Cargill Salt Bonaire NV is een Amerikaans bedrijf dat een goed deel van het zout verhandeld voor het strooien over
ingesneeuwde Amerikaanse wegen en exploiteert de zoutvlakten sinds 1997. De zoutpannen kunnen in kleur variëren van
wit, via roze naar bruin. Sinds 1975 is de (natuurlijke) haven van Kralendijk geschikt gemaakt voor het afhandelen
van olietankers van 500.000 ton en is een tankpark gebouwd voor de op- en overslag van aardolie en aardolieproducten
bestemd voor de Verenigde Staten. De grootste werkgever op Bonaire is de overheid. Ruim 75% van de beroepsbevolking
is werkzaam in de dienstverlenende sector. De kwaliteit van leven van de Bonaireaan en van de toerist is afhankelijk
van de economische ontwikkeling van het eiland. Enkele nieuwe initiatieven zijn de realisatie van een Ezone
calamiteitencentrum op het vliegveld en de ontwikkeling van Kanuku Warahama tot een toonaangevend gezondheidscentrum met
innovatieve woningbouw voor pensionado’s uit Nederland en de VS.

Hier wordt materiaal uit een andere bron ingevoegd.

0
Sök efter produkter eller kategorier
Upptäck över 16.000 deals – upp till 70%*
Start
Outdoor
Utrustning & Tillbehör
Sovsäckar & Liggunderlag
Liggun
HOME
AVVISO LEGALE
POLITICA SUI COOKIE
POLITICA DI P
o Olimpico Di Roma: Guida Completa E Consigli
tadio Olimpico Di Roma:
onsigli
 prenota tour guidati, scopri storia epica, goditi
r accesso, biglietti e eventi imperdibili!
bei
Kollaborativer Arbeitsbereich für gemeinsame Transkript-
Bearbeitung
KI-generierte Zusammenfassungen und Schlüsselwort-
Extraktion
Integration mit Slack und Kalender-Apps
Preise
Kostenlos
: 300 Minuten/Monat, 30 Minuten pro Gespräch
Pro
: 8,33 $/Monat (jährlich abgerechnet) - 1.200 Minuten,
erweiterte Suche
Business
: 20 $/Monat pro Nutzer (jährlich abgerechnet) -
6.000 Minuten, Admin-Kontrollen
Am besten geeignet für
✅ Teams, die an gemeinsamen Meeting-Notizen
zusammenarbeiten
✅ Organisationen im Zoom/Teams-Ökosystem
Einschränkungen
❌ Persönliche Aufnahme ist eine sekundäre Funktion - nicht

De voertaal is Papiaments maar de Bonaireaan spreekt graag Nederlands en ook het Spaans is volledig ingeburgerd. Met
Engels heeft men hier geen enkele moeite. Dat mede maakt de vriendelijke Bonaireaan tot een toegankelijk en praatgraag
gezellig mens. De bevolking bestaat uit een mix van culturen die op zich uniek is te noemen. Niet alleen de Nederlandse
invloeden zijn hier te herkennen maar zeker ook de Spaanse, Afrikaanse en Latijns-Amerikaanse culturen spelen een grote
rol en vormen de tradities van vele generaties. De lokale bevolking van Bonaire gaat moeiteloos met elkaar om en zijn
dan ook erg vriendelijk te noemen wat in goede aarde valt bij de toerist. De Nederlanders of andere blanken die min of
meer op Bonaire verblijven hebben de bijnaam “macamba’s” en zijn vaak permanent wonend en werkend op dit eiland.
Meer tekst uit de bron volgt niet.